For Nina Chesworth, the first time she saw visions was just days after suffering the trauma of losing her sight during a home accident in 2018. Kaleidoscopic rainbows and coloured patterns suddenly appeared as she lay in hospital, eventually progressing, over the next few weeks, into unicorns.

“I’m a graphic designer by training,” the 38-year-old mother-of-one says. “So, I was a bit like, ‘Well, this is interesting’. I would observe all these colours and patterns. I found them comforting in a way. I still do sometimes.”

At one point she saw Danger Mouse. “I loved Danger Mouse,” she says. “That was lovely.”

Then, however, came the zombies and snarling dogs.

“I was sat on the sofa at home the first time,” the mother-of-one from Manchester recalls. “I was too scared to move for hours. It’s not like you can shut your eyes and stop seeing it. It stays right there in front of you.”

Now she has got used to the strange mix of visitors she is less concerned – “sometimes I sit studying them” – but they have caused her accidents, led to plans being cancelled and can make the world feel overwhelming.

“As a blind person you rely on all your other senses but when the visions start, they can take over,” she says. “They are incapacitating, even when it’s not bad stuff you’re seeing.”

It is for this exact reason that Esme’s Unbrella and the Fight For Sight charity are now funding the new research.
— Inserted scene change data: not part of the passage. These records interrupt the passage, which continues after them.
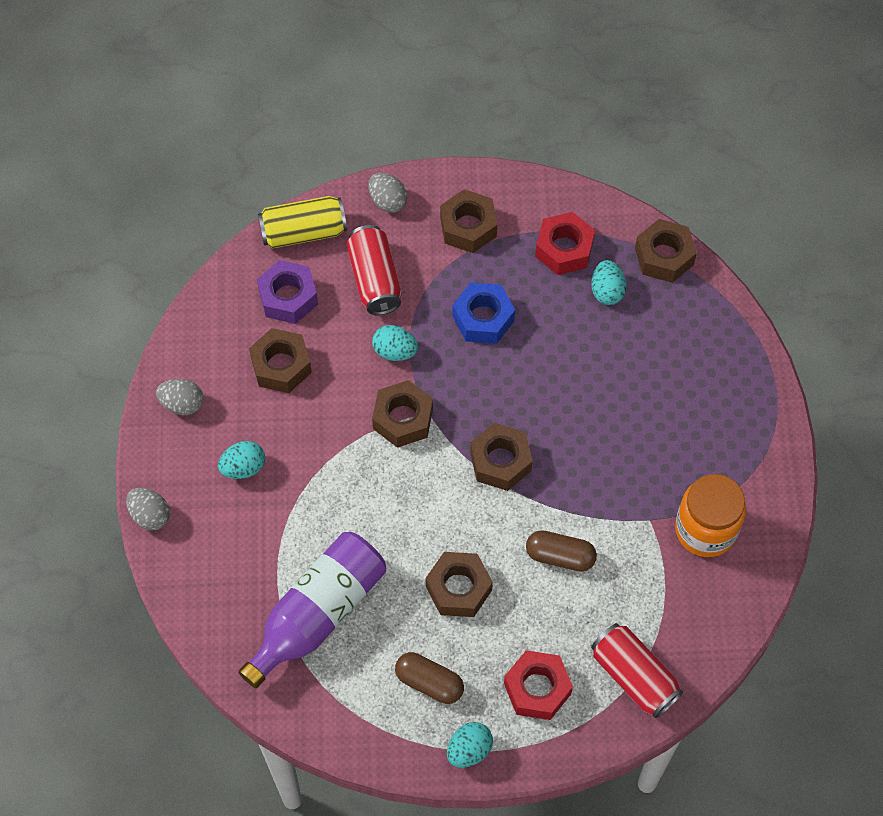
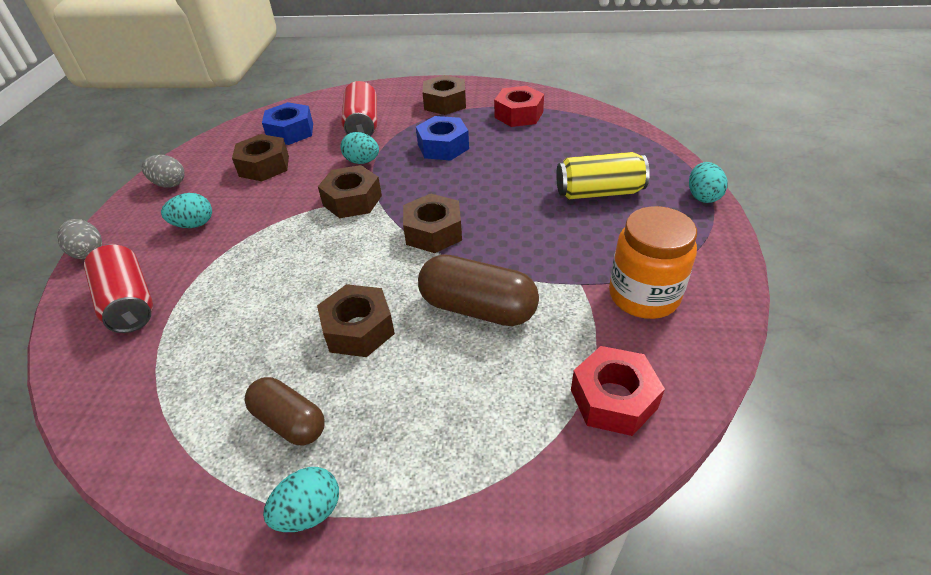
camera: 10 degrees right, 20 degrees down
purple bottle [238,532,386,688] -> none
purple nut [257,260,318,324] -> blue nut [262,102,313,145]
yellow can [258,196,347,249] -> yellow can moved to [556,152,650,200]
grey egg [368,173,407,213] -> none
red nut [504,650,573,720] -> red nut moved to [571,346,665,436]
brown capsule [526,530,597,572] -> brown capsule [418,254,539,326], size x1.53
turquoise egg [591,260,627,305] -> turquoise egg moved to [689,162,727,203]
red can [591,623,683,718] -> red can moved to [84,244,153,333]
brown nut [635,219,697,283] -> none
Pertinently, with 4 million people in the UK set to have some form of visual impairment by 2050 – a number which would result in a possible 2 million people with CBS – experts say it is more crucial than ever to get a grip on the syndrome.

“So much more needs to be done to understand this,” says Sherine Krause, chief executive of Fight For Sight. “With a better understanding of the causes, we will be one step closer to developing a treatment and a cure.”

The study will see some 20 people – 10 with CBS and 10 without – have certain chemicals in their brains measured and monitored over a period of time.

“By looking at that, we can see if there may be an imbalance in chemistry in the visional system that may be a cause of these really weird visions,” says Holly Bridge, a professor of neuroscience leading the study. “If we can establish that, then it can become possible lead to treatment because you could look to develop ways of changing those chemical balances. In the very long term, it may well be that you could develop an appropriate drug to keep those chemical levels in proportion.”

Early results will come within 12 months and a fully published paper within 18 – but a treatment, of course, might not arrive for years.

All the same, back with Amit in London – flanked by trusty guide dog Kika – he longs for the day when the girl from The Ring is no longer a regular visitor. He would not, it is safe to say, miss her.

“I was thinking the other day,” he says, “she’s been in my life longer than my children. It would be nice now to be rid of her”.